## To-do item
Word for word, restate each of the entries below, and drop every picture.

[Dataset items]
^^^^^^^^^^^^^^^^

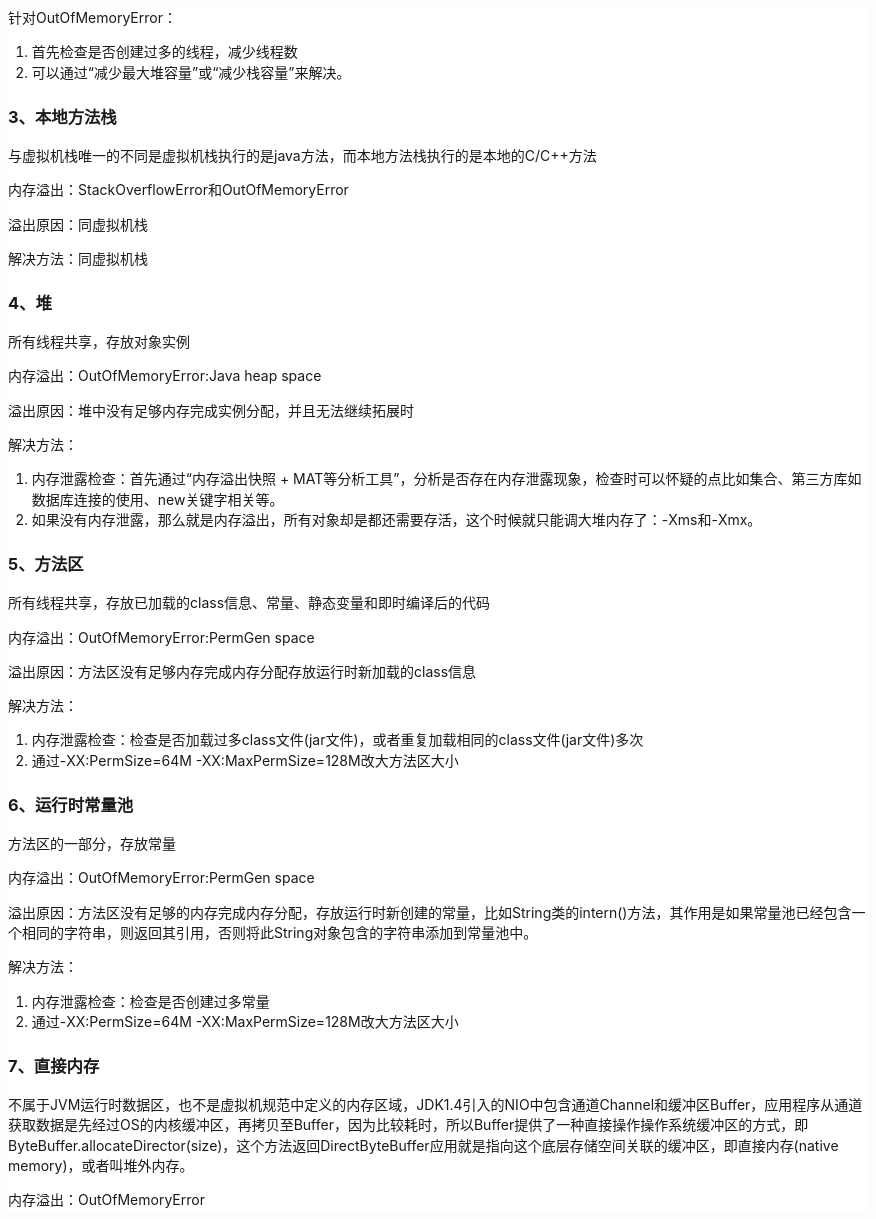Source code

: 针对OutOfMemoryError：

1. 首先检查是否创建过多的线程，减少线程数
2. 可以通过“减少最大堆容量”或“减少栈容量”来解决。

### 3、本地方法栈
与虚拟机栈唯一的不同是虚拟机栈执行的是java方法，而本地方法栈执行的是本地的C/C++方法

内存溢出：StackOverflowError和OutOfMemoryError

溢出原因：同虚拟机栈

解决方法：同虚拟机栈

### 4、堆
所有线程共享，存放对象实例

内存溢出：OutOfMemoryError:Java heap space

溢出原因：堆中没有足够内存完成实例分配，并且无法继续拓展时

解决方法：

1. 内存泄露检查：首先通过“内存溢出快照 + MAT等分析工具”，分析是否存在内存泄露现象，检查时可以怀疑的点比如集合、第三方库如数据库连接的使用、new关键字相关等。
2. 如果没有内存泄露，那么就是内存溢出，所有对象却是都还需要存活，这个时候就只能调大堆内存了：-Xms和-Xmx。

### 5、方法区
所有线程共享，存放已加载的class信息、常量、静态变量和即时编译后的代码

内存溢出：OutOfMemoryError:PermGen space

溢出原因：方法区没有足够内存完成内存分配存放运行时新加载的class信息

解决方法：

1. 内存泄露检查：检查是否加载过多class文件(jar文件)，或者重复加载相同的class文件(jar文件)多次
2. 通过-XX:PermSize=64M -XX:MaxPermSize=128M改大方法区大小

### 6、运行时常量池
方法区的一部分，存放常量

内存溢出：OutOfMemoryError:PermGen space

溢出原因：方法区没有足够的内存完成内存分配，存放运行时新创建的常量，比如String类的intern()方法，其作用是如果常量池已经包含一个相同的字符串，则返回其引用，否则将此String对象包含的字符串添加到常量池中。

解决方法：

1. 内存泄露检查：检查是否创建过多常量
2. 通过-XX:PermSize=64M -XX:MaxPermSize=128M改大方法区大小

### 7、直接内存
不属于JVM运行时数据区，也不是虚拟机规范中定义的内存区域，JDK1.4引入的NIO中包含通道Channel和缓冲区Buffer，应用程序从通道获取数据是先经过OS的内核缓冲区，再拷贝至Buffer，因为比较耗时，所以Buffer提供了一种直接操作操作系统缓冲区的方式，即ByteBuffer.allocateDirector(size)，这个方法返回DirectByteBuffer应用就是指向这个底层存储空间关联的缓冲区，即直接内存(native memory)，或者叫堆外内存。

内存溢出：OutOfMemoryError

^^^^^^^^^^^^^^^^

## Result of the task
Source code

: 针对OutOfMemoryError：

1. 首先检查是否创建过多的线程，减少线程数
2. 可以通过“减少最大堆容量”或“减少栈容量”来解决。

### 3、本地方法栈
与虚拟机栈唯一的不同是虚拟机栈执行的是java方法，而本地方法栈执行的是本地的C/C++方法

内存溢出：StackOverflowError和OutOfMemoryError

溢出原因：同虚拟机栈

解决方法：同虚拟机栈

### 4、堆
所有线程共享，存放对象实例

内存溢出：OutOfMemoryError:Java heap space

溢出原因：堆中没有足够内存完成实例分配，并且无法继续拓展时

解决方法：

1. 内存泄露检查：首先通过“内存溢出快照 + MAT等分析工具”，分析是否存在内存泄露现象，检查时可以怀疑的点比如集合、第三方库如数据库连接的使用、new关键字相关等。
2. 如果没有内存泄露，那么就是内存溢出，所有对象却是都还需要存活，这个时候就只能调大堆内存了：-Xms和-Xmx。

### 5、方法区
所有线程共享，存放已加载的class信息、常量、静态变量和即时编译后的代码

内存溢出：OutOfMemoryError:PermGen space

溢出原因：方法区没有足够内存完成内存分配存放运行时新加载的class信息

解决方法：

1. 内存泄露检查：检查是否加载过多class文件(jar文件)，或者重复加载相同的class文件(jar文件)多次
2. 通过-XX:PermSize=64M -XX:MaxPermSize=128M改大方法区大小

### 6、运行时常量池
方法区的一部分，存放常量

内存溢出：OutOfMemoryError:PermGen space

溢出原因：方法区没有足够的内存完成内存分配，存放运行时新创建的常量，比如String类的intern()方法，其作用是如果常量池已经包含一个相同的字符串，则返回其引用，否则将此String对象包含的字符串添加到常量池中。

解决方法：

1. 内存泄露检查：检查是否创建过多常量
2. 通过-XX:PermSize=64M -XX:MaxPermSize=128M改大方法区大小

### 7、直接内存
不属于JVM运行时数据区，也不是虚拟机规范中定义的内存区域，JDK1.4引入的NIO中包含通道Channel和缓冲区Buffer，应用程序从通道获取数据是先经过OS的内核缓冲区，再拷贝至Buffer，因为比较耗时，所以Buffer提供了一种直接操作操作系统缓冲区的方式，即ByteBuffer.allocateDirector(size)，这个方法返回DirectByteBuffer应用就是指向这个底层存储空间关联的缓冲区，即直接内存(native memory)，或者叫堆外内存。

内存溢出：OutOfMemoryError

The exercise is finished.